Also, you should note that technically speaking, a computer never gives any data which is three dimensional. Every visual presentation on the computer is in two dimensions, and ontop of that, not even coherent, but made of hundreds of pixels. It is an opitcal illusion that depth is present. And when it does deal with three dimensional geometry on a math level, this is doing so based on a system imposed upon by its creator, and simply using the algebraic calculations necessary to produce the answer in accordance with the rules it follows.

Also, as a brief note, a 4 dimensional object has indeed have geometries made for it, but has never been displayed as a 4 dimensional object in any form whatsoever. This is because even in the minds of mathematicians using an algebraic system to create answers for 4 dimensional problems, they are not looking at 4 dimensional images in their mind's eye.
 
That is okay...
Let's leave the fourth dimension alone then. I used that only because that is what I thought about first, and the idead is pretty clear to me. But the real issue i getting sidetracked, so let's just get back to the blind man problem, which is better.

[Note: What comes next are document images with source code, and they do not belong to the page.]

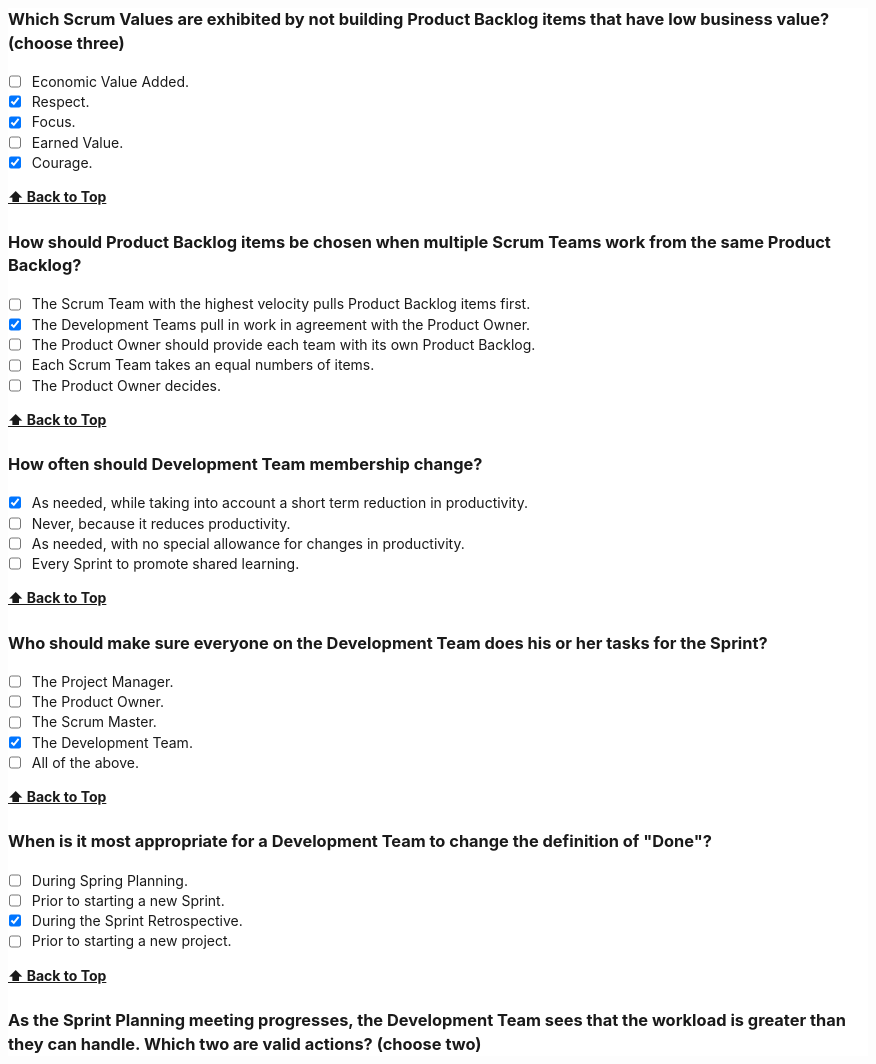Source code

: ### Which Scrum Values are exhibited by not building Product Backlog items that have low business value? (choose three)

- [ ] Economic Value Added.
- [x] Respect.
- [x] Focus.
- [ ] Earned Value.
- [x] Courage.

**[⬆ Back to Top](#table-of-contents)**

### How should Product Backlog items be chosen when multiple Scrum Teams work from the same Product Backlog?

- [ ] The Scrum Team with the highest velocity pulls Product Backlog items first.
- [x] The Development Teams pull in work in agreement with the Product Owner.
- [ ] The Product Owner should provide each team with its own Product Backlog.
- [ ] Each Scrum Team takes an equal numbers of items.
- [ ] The Product Owner decides.

**[⬆ Back to Top](#table-of-contents)**

### How often should Development Team membership change?

- [x] As needed, while taking into account a short term reduction in productivity.
- [ ] Never, because it reduces productivity.
- [ ] As needed, with no special allowance for changes in productivity.
- [ ] Every Sprint to promote shared learning.

**[⬆ Back to Top](#table-of-contents)**

### Who should make sure everyone on the Development Team does his or her tasks for the Sprint?

- [ ] The Project Manager.
- [ ] The Product Owner.
- [ ] The Scrum Master.
- [x] The Development Team.
- [ ] All of the above.

**[⬆ Back to Top](#table-of-contents)**

### When is it most appropriate for a Development Team to change the definition of "Done"?

- [ ] During Spring Planning.
- [ ] Prior to starting a new Sprint.
- [x] During the Sprint Retrospective.
- [ ] Prior to starting a new project.

**[⬆ Back to Top](#table-of-contents)**

### As the Sprint Planning meeting progresses, the Development Team sees that the workload is greater than they can handle. Which two are valid actions? (choose two)
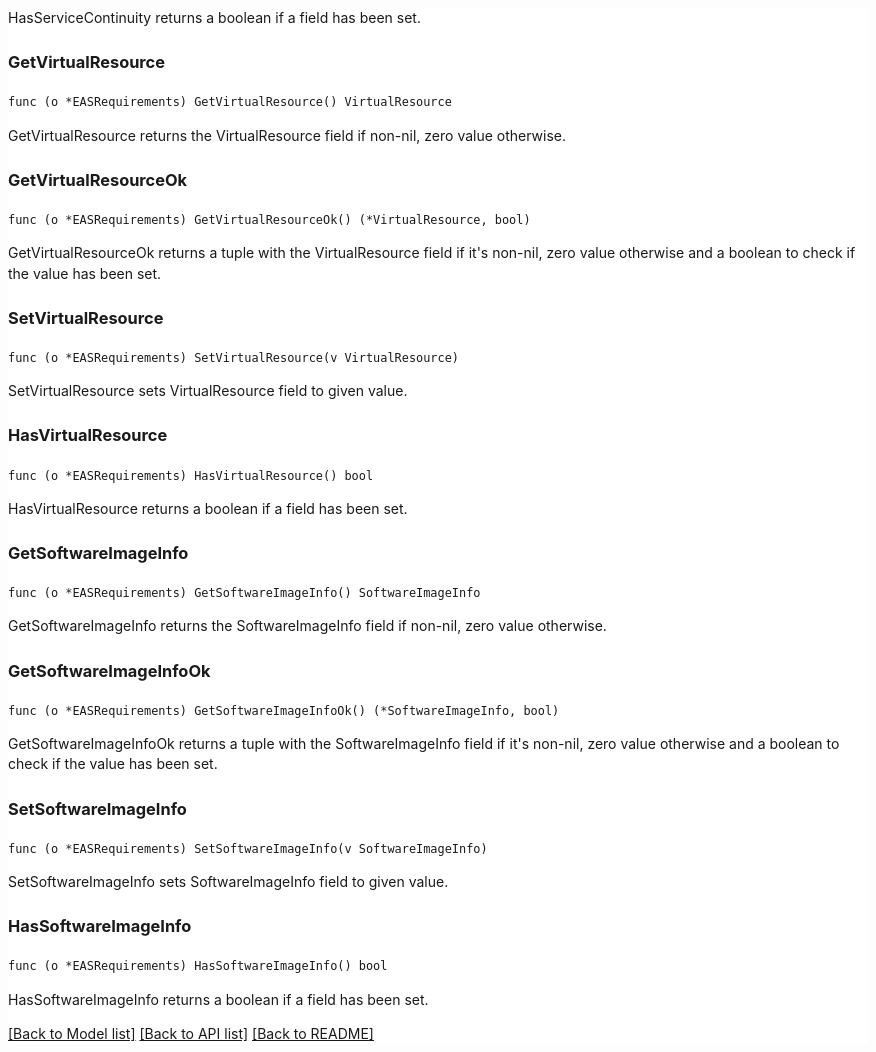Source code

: HasServiceContinuity returns a boolean if a field has been set.

### GetVirtualResource

`func (o *EASRequirements) GetVirtualResource() VirtualResource`

GetVirtualResource returns the VirtualResource field if non-nil, zero value otherwise.

### GetVirtualResourceOk

`func (o *EASRequirements) GetVirtualResourceOk() (*VirtualResource, bool)`

GetVirtualResourceOk returns a tuple with the VirtualResource field if it's non-nil, zero value otherwise
and a boolean to check if the value has been set.

### SetVirtualResource

`func (o *EASRequirements) SetVirtualResource(v VirtualResource)`

SetVirtualResource sets VirtualResource field to given value.

### HasVirtualResource

`func (o *EASRequirements) HasVirtualResource() bool`

HasVirtualResource returns a boolean if a field has been set.

### GetSoftwareImageInfo

`func (o *EASRequirements) GetSoftwareImageInfo() SoftwareImageInfo`

GetSoftwareImageInfo returns the SoftwareImageInfo field if non-nil, zero value otherwise.

### GetSoftwareImageInfoOk

`func (o *EASRequirements) GetSoftwareImageInfoOk() (*SoftwareImageInfo, bool)`

GetSoftwareImageInfoOk returns a tuple with the SoftwareImageInfo field if it's non-nil, zero value otherwise
and a boolean to check if the value has been set.

### SetSoftwareImageInfo

`func (o *EASRequirements) SetSoftwareImageInfo(v SoftwareImageInfo)`

SetSoftwareImageInfo sets SoftwareImageInfo field to given value.

### HasSoftwareImageInfo

`func (o *EASRequirements) HasSoftwareImageInfo() bool`

HasSoftwareImageInfo returns a boolean if a field has been set.


[[Back to Model list]](../README.md#documentation-for-models) [[Back to API list]](../README.md#documentation-for-api-endpoints) [[Back to README]](../README.md)


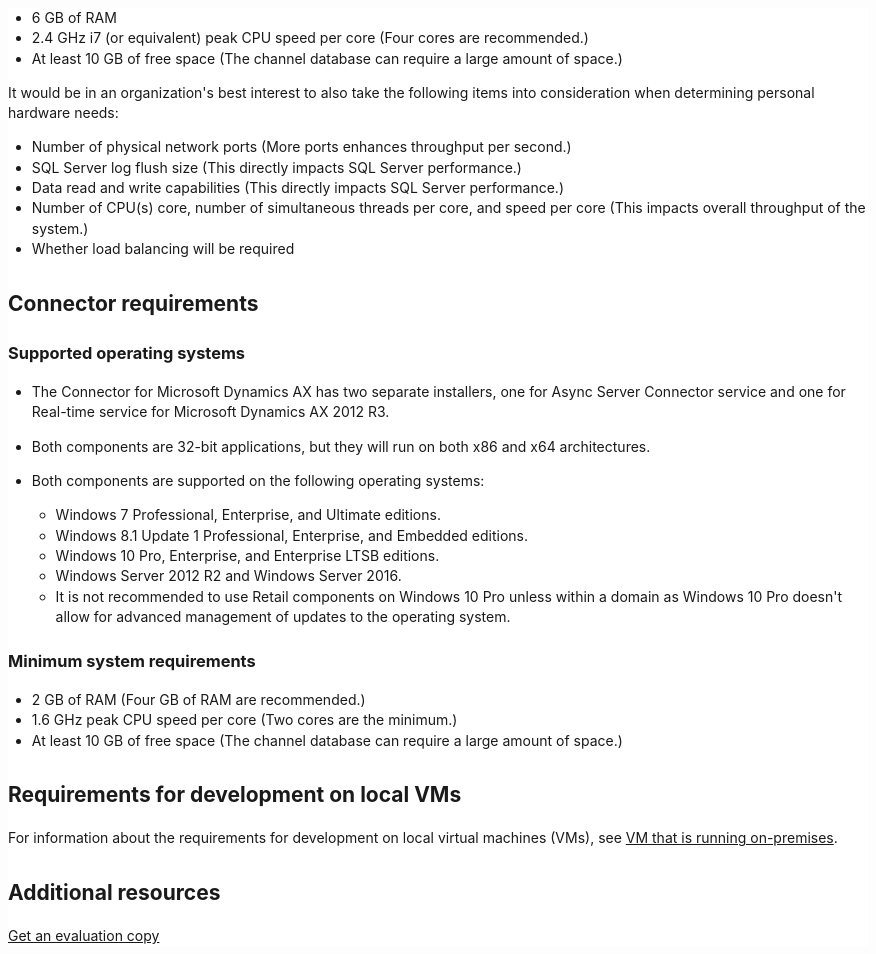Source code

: - 6 GB of RAM
- 2.4 GHz i7 (or equivalent) peak CPU speed per core (Four cores are recommended.)
- At least 10 GB of free space (The channel database can require a large amount of space.)

It would be in an organization's best interest to also take the following items into consideration when determining personal hardware needs:
- Number of physical network ports (More ports enhances throughput per second.)
- SQL Server log flush size (This directly impacts SQL Server performance.)
- Data read and write capabilities (This directly impacts SQL Server performance.)
- Number of CPU(s) core, number of simultaneous threads per core, and speed per core (This impacts overall throughput of the system.)
- Whether load balancing will be required 

## Connector requirements
### Supported operating systems

- The Connector for Microsoft Dynamics AX has two separate installers, one for Async Server Connector service and one for Real-time service for Microsoft Dynamics AX 2012 R3.
- Both components are 32-bit applications, but they will run on both x86 and x64 architectures.
- Both components are supported on the following operating systems:

    - Windows 7 Professional, Enterprise, and Ultimate editions.
    - Windows 8.1 Update 1 Professional, Enterprise, and Embedded editions.
    - Windows 10 Pro, Enterprise, and Enterprise LTSB editions.
    - Windows Server 2012 R2 and Windows Server 2016.
    - It is not recommended to use Retail components on Windows 10 Pro unless within a domain as Windows 10 Pro doesn't allow for advanced management of updates to the operating system.

### Minimum system requirements

- 2 GB of RAM (Four GB of RAM are recommended.)
- 1.6 GHz peak CPU speed per core (Two cores are the minimum.)
- At least 10 GB of free space (The channel database can require a large amount of space.)

## Requirements for development on local VMs

For information about the requirements for development on local virtual machines (VMs), see [VM that is running on-premises](../../dev-itpro/dev-tools/access-instances.md#vm-that-is-running-on-premises).

## Additional resources

[Get an evaluation copy](../../dev-itpro/dev-tools/get-evaluation-copy.md)
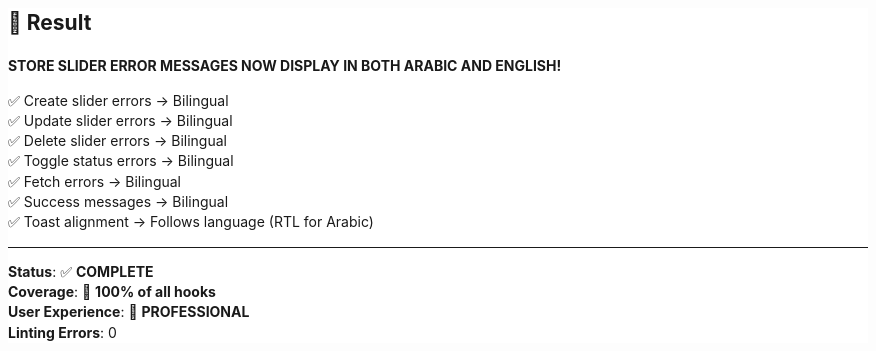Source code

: 
## 🎉 **Result**

**STORE SLIDER ERROR MESSAGES NOW DISPLAY IN BOTH ARABIC AND ENGLISH!**

✅ Create slider errors → Bilingual  
✅ Update slider errors → Bilingual  
✅ Delete slider errors → Bilingual  
✅ Toggle status errors → Bilingual  
✅ Fetch errors → Bilingual  
✅ Success messages → Bilingual  
✅ Toast alignment → Follows language (RTL for Arabic)  

---

**Status**: ✅ **COMPLETE**  
**Coverage**: 🎯 **100% of all hooks**  
**User Experience**: 🚀 **PROFESSIONAL**  
**Linting Errors**: 0  

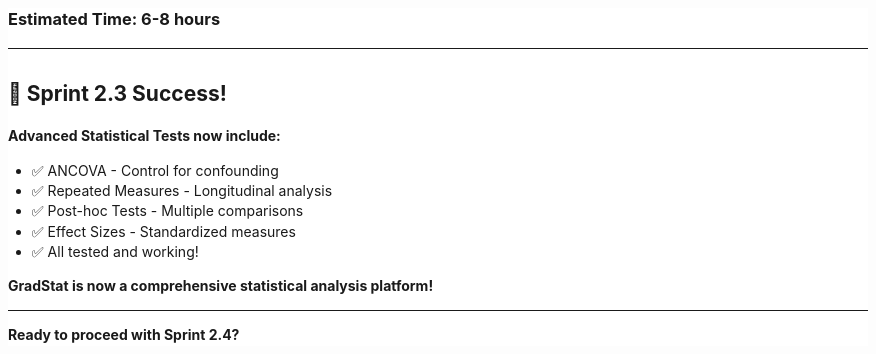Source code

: ### Estimated Time: 6-8 hours

---

## 🎊 Sprint 2.3 Success!

**Advanced Statistical Tests now include:**
- ✅ ANCOVA - Control for confounding
- ✅ Repeated Measures - Longitudinal analysis
- ✅ Post-hoc Tests - Multiple comparisons
- ✅ Effect Sizes - Standardized measures
- ✅ All tested and working!

**GradStat is now a comprehensive statistical analysis platform!**

---

**Ready to proceed with Sprint 2.4?**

So why can't a blind person (born blind) imagine color?
 
Rosnet:

Wow, I did not expect a response so soon! Ha ha! But yes...

To put it simply, a born blind person (let's say BBP for short) cannot imagine colour by the fact that he has no references. Thought requires antecedent experience in order to provide a reference for the thought, whatever sensory data is being manipulated in imagination. In the absence of such data, the mind is incapable of imagining such a thing.

If memories could be transfered, it would be interesting to find out if one transfered the memories of a sighted person to a BBP, would the BBP be able to think of sight and colour and such things? I would wager yes, although this is pure speculation and tangential to the main discussion.
 
I think so too. But would it be possible to invoke possibly inherited memories? Do blind people have dreams?